--- INPUT MATERIAL ---
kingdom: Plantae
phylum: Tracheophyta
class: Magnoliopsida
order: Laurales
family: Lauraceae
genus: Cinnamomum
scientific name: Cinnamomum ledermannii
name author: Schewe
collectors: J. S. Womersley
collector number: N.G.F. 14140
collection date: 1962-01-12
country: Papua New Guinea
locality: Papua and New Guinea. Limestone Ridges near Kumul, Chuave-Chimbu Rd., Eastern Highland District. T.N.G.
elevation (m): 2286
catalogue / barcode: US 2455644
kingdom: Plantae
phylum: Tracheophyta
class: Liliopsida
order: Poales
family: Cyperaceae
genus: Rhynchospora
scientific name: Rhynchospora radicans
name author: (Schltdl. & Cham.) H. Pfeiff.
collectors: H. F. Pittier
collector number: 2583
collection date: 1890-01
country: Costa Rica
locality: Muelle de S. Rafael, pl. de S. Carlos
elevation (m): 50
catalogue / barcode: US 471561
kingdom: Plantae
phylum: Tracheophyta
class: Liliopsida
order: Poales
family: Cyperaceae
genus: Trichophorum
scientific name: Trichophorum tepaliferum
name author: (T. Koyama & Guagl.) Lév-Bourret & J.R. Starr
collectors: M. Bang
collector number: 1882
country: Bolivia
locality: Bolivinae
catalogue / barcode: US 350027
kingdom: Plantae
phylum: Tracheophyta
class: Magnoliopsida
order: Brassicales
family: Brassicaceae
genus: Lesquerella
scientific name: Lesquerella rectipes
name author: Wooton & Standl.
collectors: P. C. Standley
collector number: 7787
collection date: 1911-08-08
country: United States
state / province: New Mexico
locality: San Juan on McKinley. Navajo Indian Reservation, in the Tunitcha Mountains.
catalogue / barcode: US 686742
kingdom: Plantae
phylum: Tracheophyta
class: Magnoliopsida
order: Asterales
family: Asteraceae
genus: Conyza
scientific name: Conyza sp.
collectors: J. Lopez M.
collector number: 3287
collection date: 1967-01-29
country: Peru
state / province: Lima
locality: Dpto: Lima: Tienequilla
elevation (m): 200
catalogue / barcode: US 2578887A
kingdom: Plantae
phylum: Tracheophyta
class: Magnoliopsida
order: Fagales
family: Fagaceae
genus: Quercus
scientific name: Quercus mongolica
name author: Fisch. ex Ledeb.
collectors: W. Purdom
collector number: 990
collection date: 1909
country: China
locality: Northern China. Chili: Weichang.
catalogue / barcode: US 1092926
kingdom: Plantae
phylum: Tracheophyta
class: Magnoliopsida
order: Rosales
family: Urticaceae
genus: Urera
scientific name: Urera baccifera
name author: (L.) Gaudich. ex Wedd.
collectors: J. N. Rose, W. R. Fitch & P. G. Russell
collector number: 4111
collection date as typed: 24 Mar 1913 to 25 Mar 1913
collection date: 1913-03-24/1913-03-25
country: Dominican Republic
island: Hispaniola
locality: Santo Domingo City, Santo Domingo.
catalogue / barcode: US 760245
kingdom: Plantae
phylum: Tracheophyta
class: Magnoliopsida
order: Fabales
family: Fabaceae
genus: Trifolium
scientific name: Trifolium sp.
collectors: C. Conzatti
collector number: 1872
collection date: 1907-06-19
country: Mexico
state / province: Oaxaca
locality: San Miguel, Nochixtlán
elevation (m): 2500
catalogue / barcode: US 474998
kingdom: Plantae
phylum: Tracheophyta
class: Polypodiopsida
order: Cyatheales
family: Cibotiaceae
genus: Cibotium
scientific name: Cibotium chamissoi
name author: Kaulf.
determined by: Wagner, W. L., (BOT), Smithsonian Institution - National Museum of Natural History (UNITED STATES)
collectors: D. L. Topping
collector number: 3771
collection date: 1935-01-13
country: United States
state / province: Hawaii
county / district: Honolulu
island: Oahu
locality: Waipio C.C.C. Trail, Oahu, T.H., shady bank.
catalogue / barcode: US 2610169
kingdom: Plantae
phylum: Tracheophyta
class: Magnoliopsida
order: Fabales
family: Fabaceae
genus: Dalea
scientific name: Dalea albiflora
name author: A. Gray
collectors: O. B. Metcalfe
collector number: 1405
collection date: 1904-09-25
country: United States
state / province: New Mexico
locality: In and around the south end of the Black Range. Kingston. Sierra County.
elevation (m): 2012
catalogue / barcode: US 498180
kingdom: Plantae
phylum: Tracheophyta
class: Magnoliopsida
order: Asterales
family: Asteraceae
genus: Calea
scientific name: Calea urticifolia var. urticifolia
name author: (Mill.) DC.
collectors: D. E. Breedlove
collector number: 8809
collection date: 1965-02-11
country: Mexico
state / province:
---
Revise the items above so that every "collection date" becomes "date collected" and all other text stays the same.

kingdom: Plantae
phylum: Tracheophyta
class: Magnoliopsida
order: Laurales
family: Lauraceae
genus: Cinnamomum
scientific name: Cinnamomum ledermannii
name author: Schewe
collectors: J. S. Womersley
collector number: N.G.F. 14140
date collected: 1962-01-12
country: Papua New Guinea
locality: Papua and New Guinea. Limestone Ridges near Kumul, Chuave-Chimbu Rd., Eastern Highland District. T.N.G.
elevation (m): 2286
catalogue / barcode: US 2455644
kingdom: Plantae
phylum: Tracheophyta
class: Liliopsida
order: Poales
family: Cyperaceae
genus: Rhynchospora
scientific name: Rhynchospora radicans
name author: (Schltdl. & Cham.) H. Pfeiff.
collectors: H. F. Pittier
collector number: 2583
date collected: 1890-01
country: Costa Rica
locality: Muelle de S. Rafael, pl. de S. Carlos
elevation (m): 50
catalogue / barcode: US 471561
kingdom: Plantae
phylum: Tracheophyta
class: Liliopsida
order: Poales
family: Cyperaceae
genus: Trichophorum
scientific name: Trichophorum tepaliferum
name author: (T. Koyama & Guagl.) Lév-Bourret & J.R. Starr
collectors: M. Bang
collector number: 1882
country: Bolivia
locality: Bolivinae
catalogue / barcode: US 350027
kingdom: Plantae
phylum: Tracheophyta
class: Magnoliopsida
order: Brassicales
family: Brassicaceae
genus: Lesquerella
scientific name: Lesquerella rectipes
name author: Wooton & Standl.
collectors: P. C. Standley
collector number: 7787
date collected: 1911-08-08
country: United States
state / province: New Mexico
locality: San Juan on McKinley. Navajo Indian Reservation, in the Tunitcha Mountains.
catalogue / barcode: US 686742
kingdom: Plantae
phylum: Tracheophyta
class: Magnoliopsida
order: Asterales
family: Asteraceae
genus: Conyza
scientific name: Conyza sp.
collectors: J. Lopez M.
collector number: 3287
date collected: 1967-01-29
country: Peru
state / province: Lima
locality: Dpto: Lima: Tienequilla
elevation (m): 200
catalogue / barcode: US 2578887A
kingdom: Plantae
phylum: Tracheophyta
class: Magnoliopsida
order: Fagales
family: Fagaceae
genus: Quercus
scientific name: Quercus mongolica
name author: Fisch. ex Ledeb.
collectors: W. Purdom
collector number: 990
date collected: 1909
country: China
locality: Northern China. Chili: Weichang.
catalogue / barcode: US 1092926
kingdom: Plantae
phylum: Tracheophyta
class: Magnoliopsida
order: Rosales
family: Urticaceae
genus: Urera
scientific name: Urera baccifera
name author: (L.) Gaudich. ex Wedd.
collectors: J. N. Rose, W. R. Fitch & P. G. Russell
collector number: 4111
date collected as typed: 24 Mar 1913 to 25 Mar 1913
date collected: 1913-03-24/1913-03-25
country: Dominican Republic
island: Hispaniola
locality: Santo Domingo City, Santo Domingo.
catalogue / barcode: US 760245
kingdom: Plantae
phylum: Tracheophyta
class: Magnoliopsida
order: Fabales
family: Fabaceae
genus: Trifolium
scientific name: Trifolium sp.
collectors: C. Conzatti
collector number: 1872
date collected: 1907-06-19
country: Mexico
state / province: Oaxaca
locality: San Miguel, Nochixtlán
elevation (m): 2500
catalogue / barcode: US 474998
kingdom: Plantae
phylum: Tracheophyta
class: Polypodiopsida
order: Cyatheales
family: Cibotiaceae
genus: Cibotium
scientific name: Cibotium chamissoi
name author: Kaulf.
determined by: Wagner, W. L., (BOT), Smithsonian Institution - National Museum of Natural History (UNITED STATES)
collectors: D. L. Topping
collector number: 3771
date collected: 1935-01-13
country: United States
state / province: Hawaii
county / district: Honolulu
island: Oahu
locality: Waipio C.C.C. Trail, Oahu, T.H., shady bank.
catalogue / barcode: US 2610169
kingdom: Plantae
phylum: Tracheophyta
class: Magnoliopsida
order: Fabales
family: Fabaceae
genus: Dalea
scientific name: Dalea albiflora
name author: A. Gray
collectors: O. B. Metcalfe
collector number: 1405
date collected: 1904-09-25
country: United States
state / province: New Mexico
locality: In and around the south end of the Black Range. Kingston. Sierra County.
elevation (m): 2012
catalogue / barcode: US 498180
kingdom: Plantae
phylum: Tracheophyta
class: Magnoliopsida
order: Asterales
family: Asteraceae
genus: Calea
scientific name: Calea urticifolia var. urticifolia
name author: (Mill.) DC.
collectors: D. E. Breedlove
collector number: 8809
date collected: 1965-02-11
country: Mexico
state / province:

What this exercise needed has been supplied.